We have developed a stably transfected human cell model for Alzheimer's disease with doxycycline-inducible expression of human misfolded truncated tau protein (AT tau). We have showed that AT tau reduced the metabolic activity of the AT tau cells, slowed down cell proliferation, and induced caspase-3–independent apoptosis-like programmed cell death, tauoptosis. The aim of this study was to test the possible capability of rat mesenchymal stem cells (MSCs) to interfere with AT tau protein-induced cell death. AT tau cells after treatment with 10 μM all-trans retinoic acid were either co-cultivated with MSCs or supplemented with MSC secretome for 6 and 9 days. We found that both MSCs and MSC secretome promoted survival and increased the metabolic activity of the cells. Moreover stem cells induced cell differentiation and formation of neurites with numerous varicosities. Strikingly, treatment had no effect on tau expression suggesting that MSC induced self-protecting mechanism that prevented AT tau cells from tauoptosis. Our results showed that mesenchymal stem cells and their secretome are able to rescue the Alzheimer's disease cell model from cell death induced by misfolded truncated tau. We suggest that cell therapy may represent an alternative therapeutic avenue for treatment of human Alzheimer's disease and related tauopathies.

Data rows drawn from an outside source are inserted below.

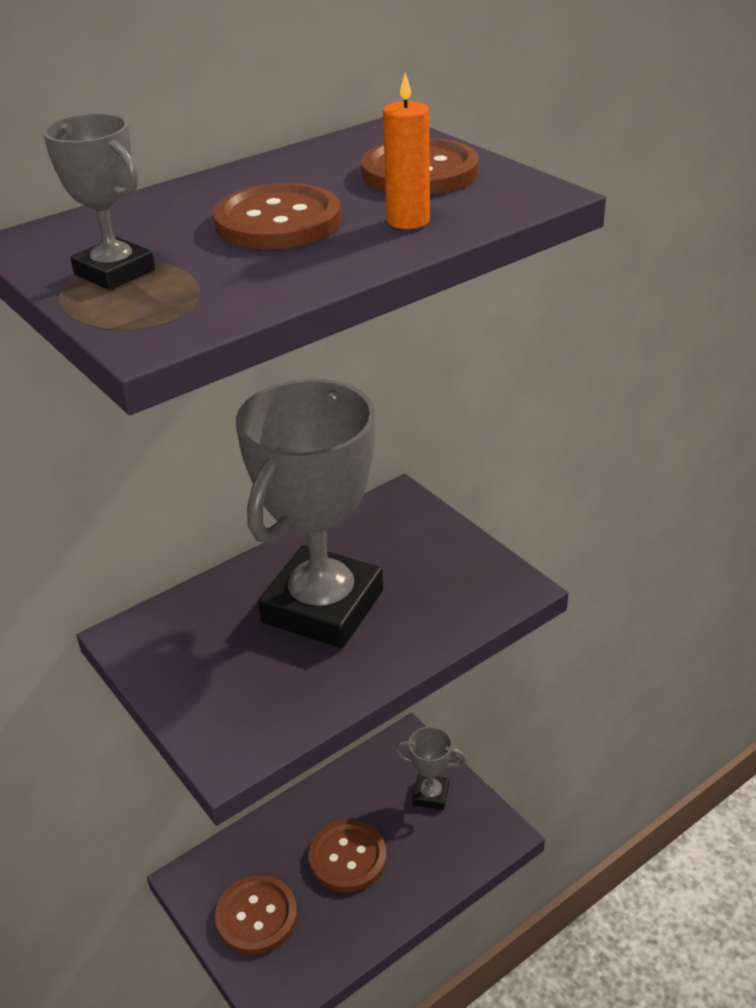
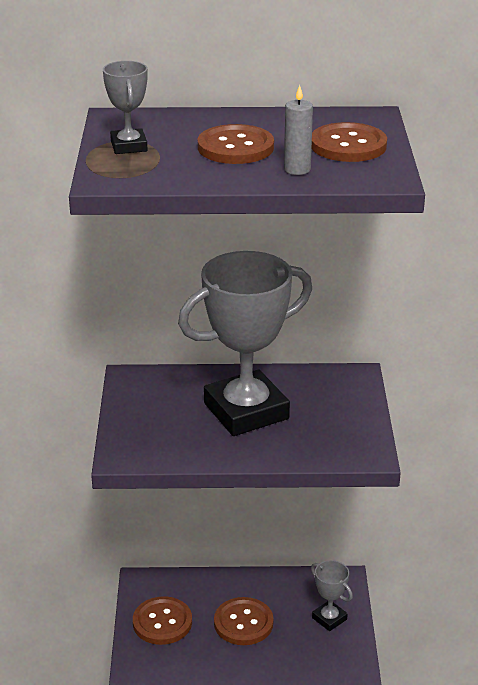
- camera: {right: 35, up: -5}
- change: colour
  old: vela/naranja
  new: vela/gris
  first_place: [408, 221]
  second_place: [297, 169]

▶The expression of truncated tau in AD cells induced caspase-3–independent cell death, tauoptosis. ▶We found that mesenchymal stem cells and their secretome rescued the AD cells from the cell death. ▶The stem cells induced cell differentiation and led to the formation of neurites in AD cells. ▶The treatment had no effect on the expression of misfolded truncated tau. ▶We suggest that cell therapy may represent alternative therapeutic avenue for AD treatment.